Cinco, esto no termina, pero ahora qué. Habrá segunda vuelta el 19 de diciembre. A Boric curiosamente lo votaron apenas 800.000 personas más que en las primarias. Piso alto y techo muy bajo. Dependerá del candidato y su coalición poder apelar a más sectores de la población. La derecha chilena, que pareció en algún momento apostar por la renovación y la modernización, no parece muy dispuesta a sacrificar sus intereses económicos en defensa de los derechos humanos y la democracia. Muchas preguntas abiertas también en relación con la centroizquierda. Sería hora de bajar a negociar y contener, porque la Constituyente sigue su trabajo mientras el Parlamento refleja la gran fragmentación y variedad de posturas.

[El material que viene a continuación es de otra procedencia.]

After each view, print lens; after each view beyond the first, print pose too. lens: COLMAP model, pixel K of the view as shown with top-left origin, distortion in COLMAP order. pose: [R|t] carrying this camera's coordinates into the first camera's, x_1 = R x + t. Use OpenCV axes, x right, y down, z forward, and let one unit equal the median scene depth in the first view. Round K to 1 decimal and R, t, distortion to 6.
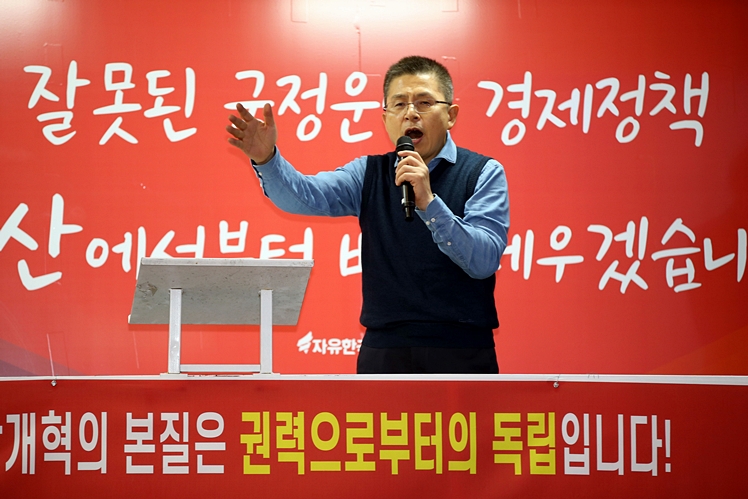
lens RADIAL K [[3831.1, 0, 358.5], [0, 3831.1, 250.3], [0, 0, 1]] dist [1.114376, 15.743557]
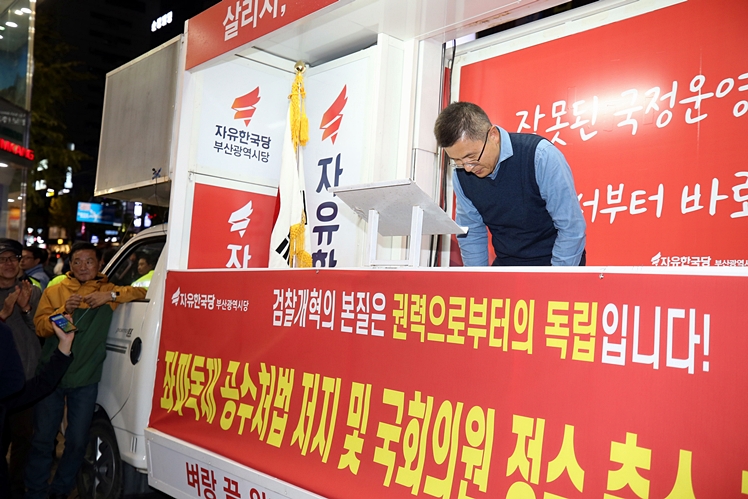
lens RADIAL K [[712.7, 0, 367.5], [0, 712.7, 249.5], [0, 0, 1]] dist [0.055468, -0.025695]
pose [[0.539037, -0.027804, -0.841823, 0.163601], [-0.006968, 0.999274, -0.037466, 0.031687], [0.842253, 0.026062, 0.538452, 0.754376]]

No será fácil alinearlas con las reformas que se están promoviendo por la vía constitucional. La necesidad de responsabilidad política es acuciante. América Latina no necesita otro Jair Bolsonaro.

Yanina Welp es investigadora asociada en el Albert Hirschman Centre on Democracy, Graduate Institute en Ginebra (Suiza) y directora editorial de Agenda Pública.